COVID 19 Monitoring Questionnaire


General Information
1.Name of Provider
2.Name of Provider Staff Member
3.Contact Information (email and/or phone)
Environment and Supplies
4.What is your current policy regarding cleaning/disinfecting facilities?
5.How many supplies does the facility have on hand (PPE, cleaning/disinfecting supplies, etc.)?
6.Have you attempted to pre-order medications and other supplies for residents?
Staff
7.Are you screening or testing staff for COVID-19?
8.Have any staff tested positive? If so, how many/when/current status?
9.What is your policy if a staff member shows symptoms of COVID-19?
10.Have any staff stopped working due to being at risk of contracting COVID-19? (Including due to being in a high risk group or caring for a person in a high risk group?)
11.What are your current staffing levels?
12.How many back up staff do you have available?
13.What contingency plans do you have if a staff member test positive?
14.Are you providing training to staff on COVID-19? If so what training?
 Residents
15.Are you educating residents about COVID-19? If so, how?
16.Are you screening or testing residents for COVID-19?

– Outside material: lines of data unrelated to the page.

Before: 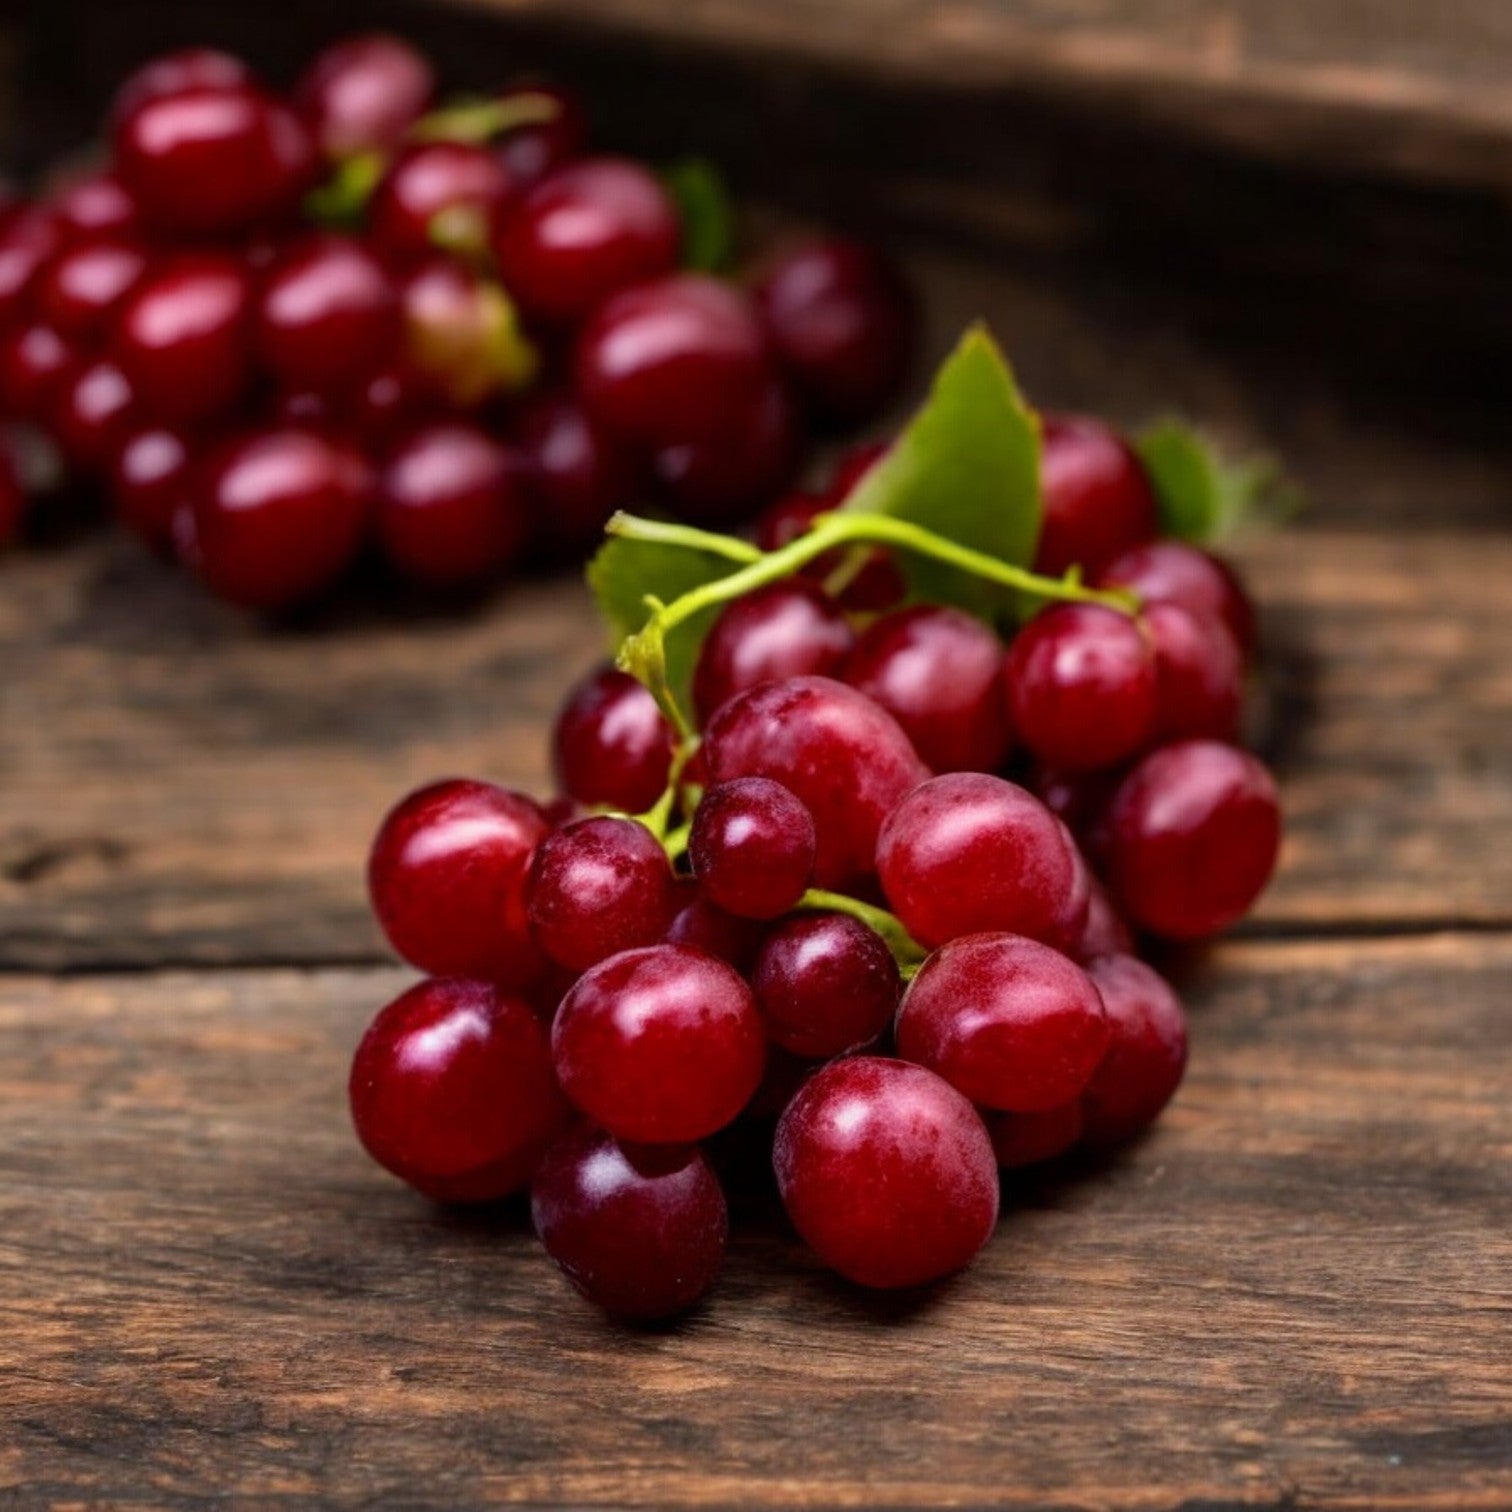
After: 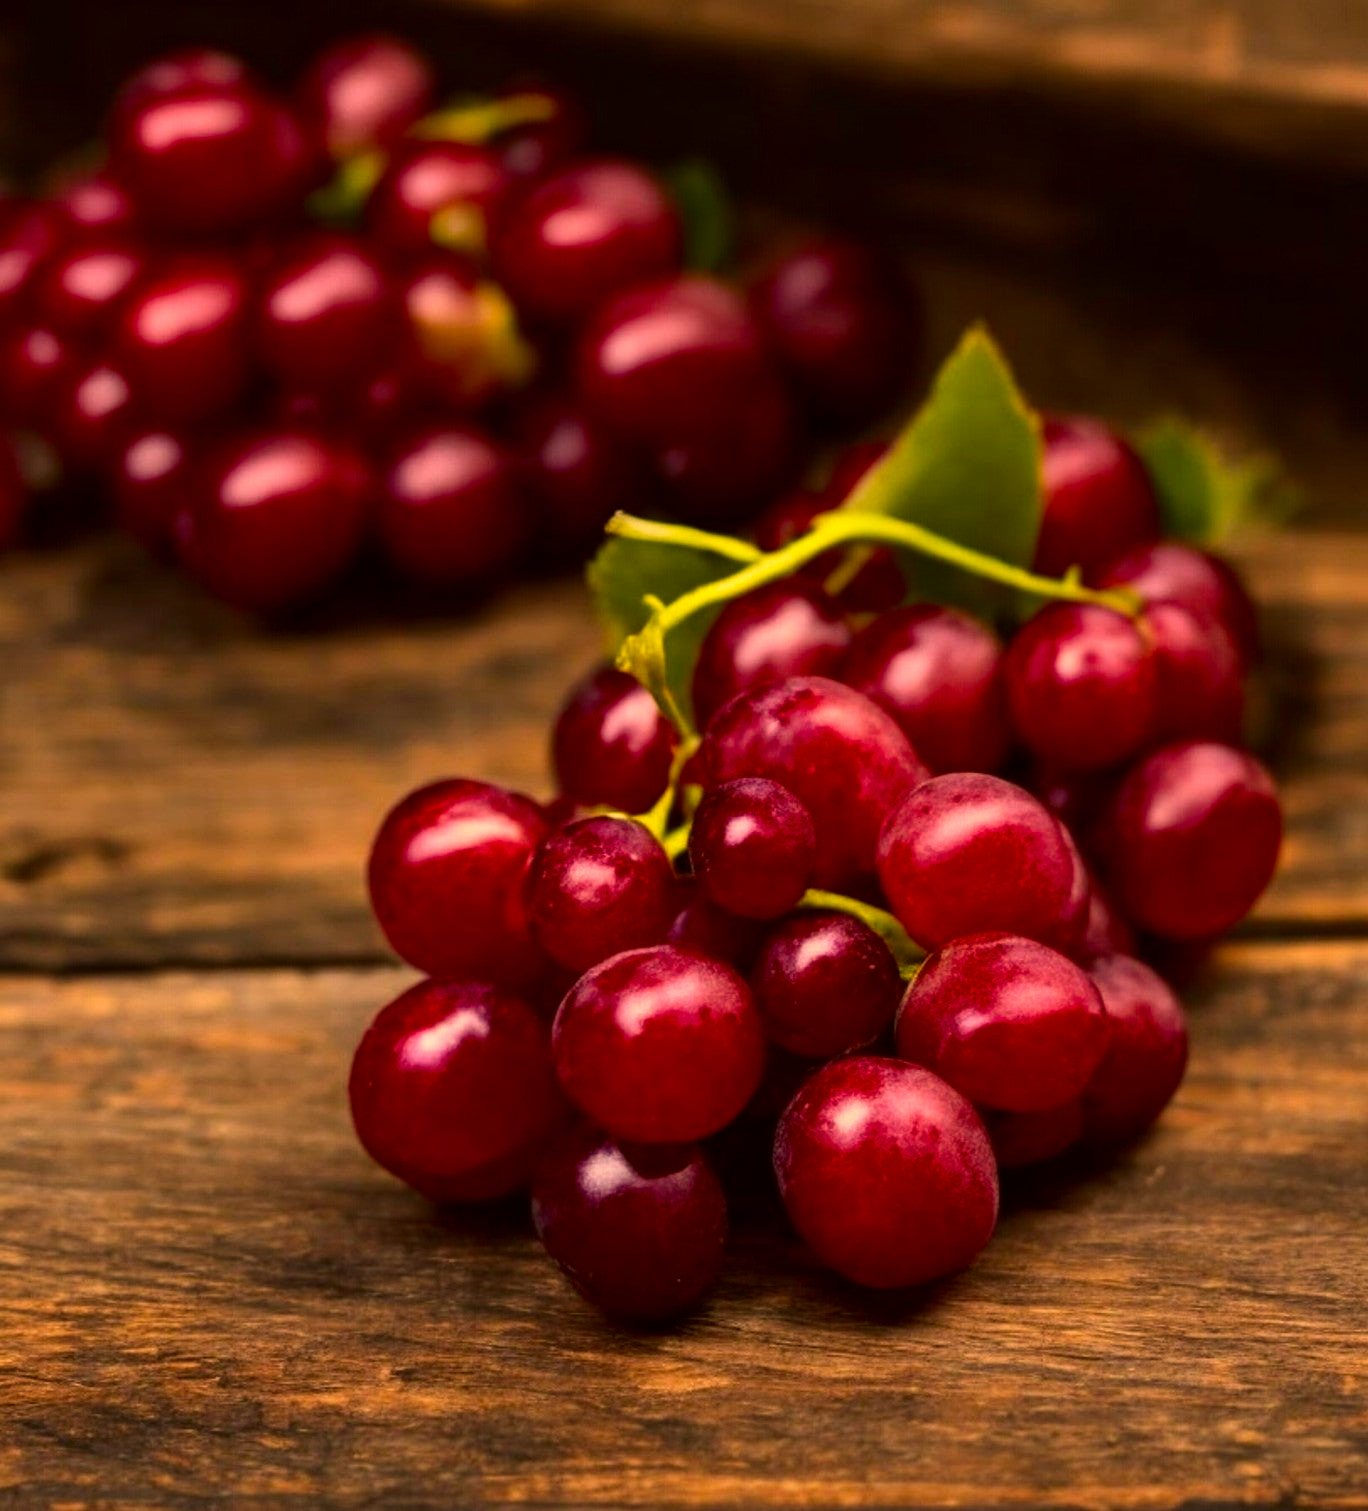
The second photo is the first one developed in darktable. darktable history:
contrast brightness saturation: contrast 0.15, brightness -0.01, saturation 0.1
crop: right 9.509%, bottom 0.031%
color correction: highlights a* 17.94, highlights b* 35.39, shadows a* 1.48, shadows b* 6.42, saturation 1.01
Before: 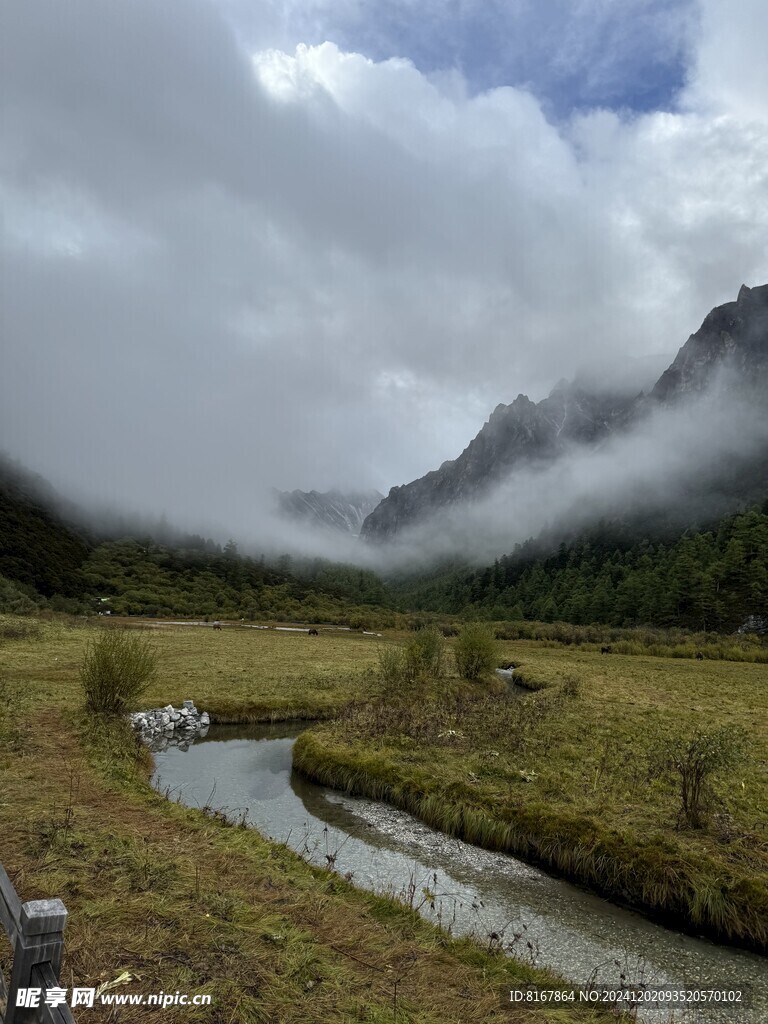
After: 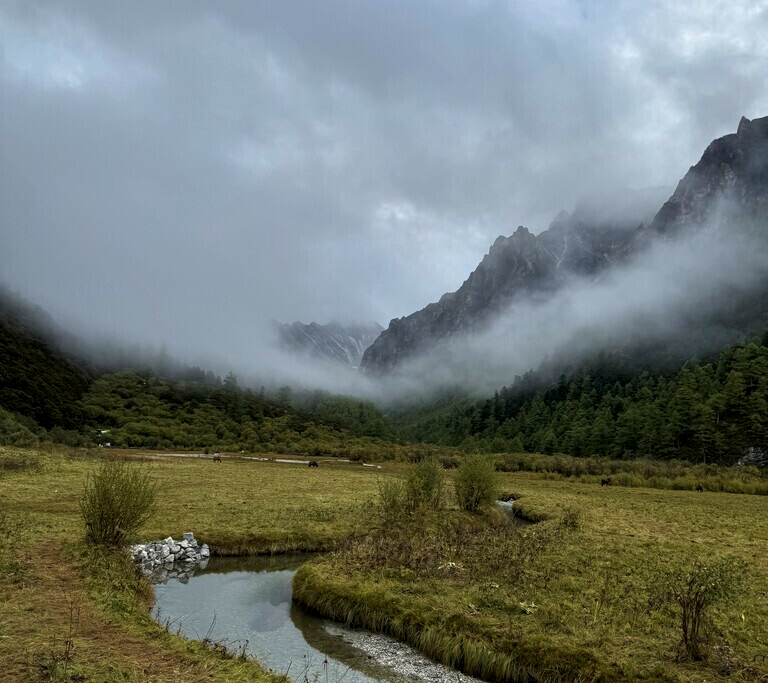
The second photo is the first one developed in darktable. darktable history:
crop: top 16.46%, bottom 16.766%
local contrast: highlights 106%, shadows 100%, detail 119%, midtone range 0.2
velvia: strength 37.08%
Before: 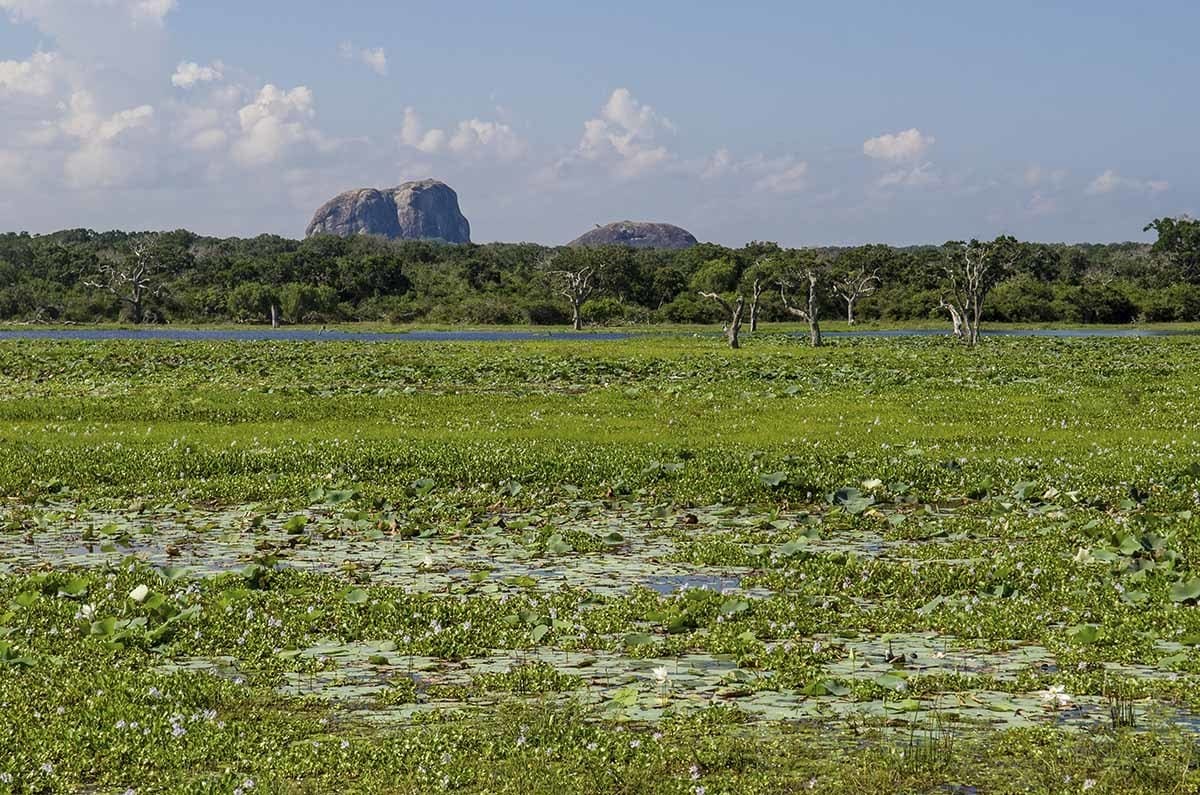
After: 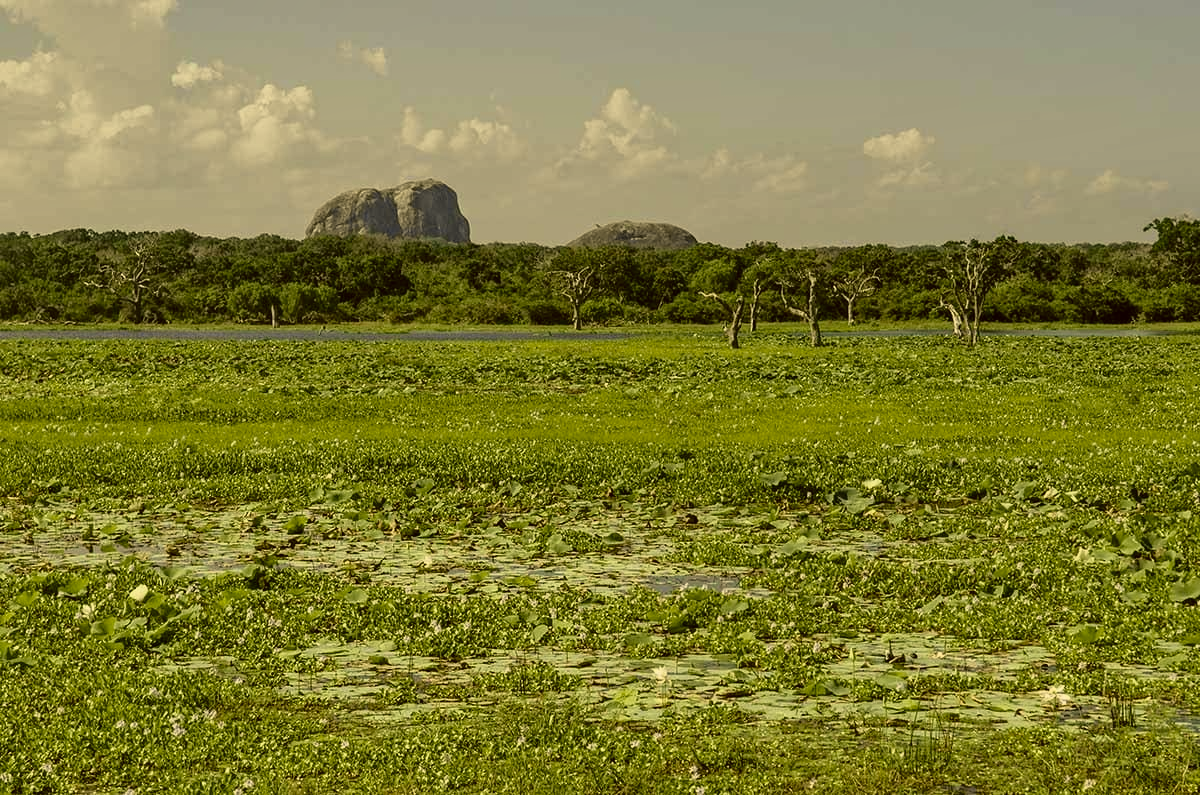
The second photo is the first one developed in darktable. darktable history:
color correction: highlights a* 0.162, highlights b* 29.53, shadows a* -0.162, shadows b* 21.09
tone curve: curves: ch0 [(0, 0) (0.058, 0.037) (0.214, 0.183) (0.304, 0.288) (0.561, 0.554) (0.687, 0.677) (0.768, 0.768) (0.858, 0.861) (0.987, 0.945)]; ch1 [(0, 0) (0.172, 0.123) (0.312, 0.296) (0.432, 0.448) (0.471, 0.469) (0.502, 0.5) (0.521, 0.505) (0.565, 0.569) (0.663, 0.663) (0.703, 0.721) (0.857, 0.917) (1, 1)]; ch2 [(0, 0) (0.411, 0.424) (0.485, 0.497) (0.502, 0.5) (0.517, 0.511) (0.556, 0.551) (0.626, 0.594) (0.709, 0.661) (1, 1)], color space Lab, independent channels, preserve colors none
shadows and highlights: shadows 53, soften with gaussian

17.What is your policy if a resident shows symptoms of COVID-19?
18.Have any residents tested positive? If so, how many/when/current status?
19.What contingency plans do you have if a resident test positive, including plans for isolation rooms/quarantine rooms?
20.Do residents have access to a phone or computer where they can contact friends, family in lieu of visitation, and us if needed?
21.What contingency plans do you have in place in case there is a shelter in place order?
22.At this time is there anything that you believe would help you better serve your residents?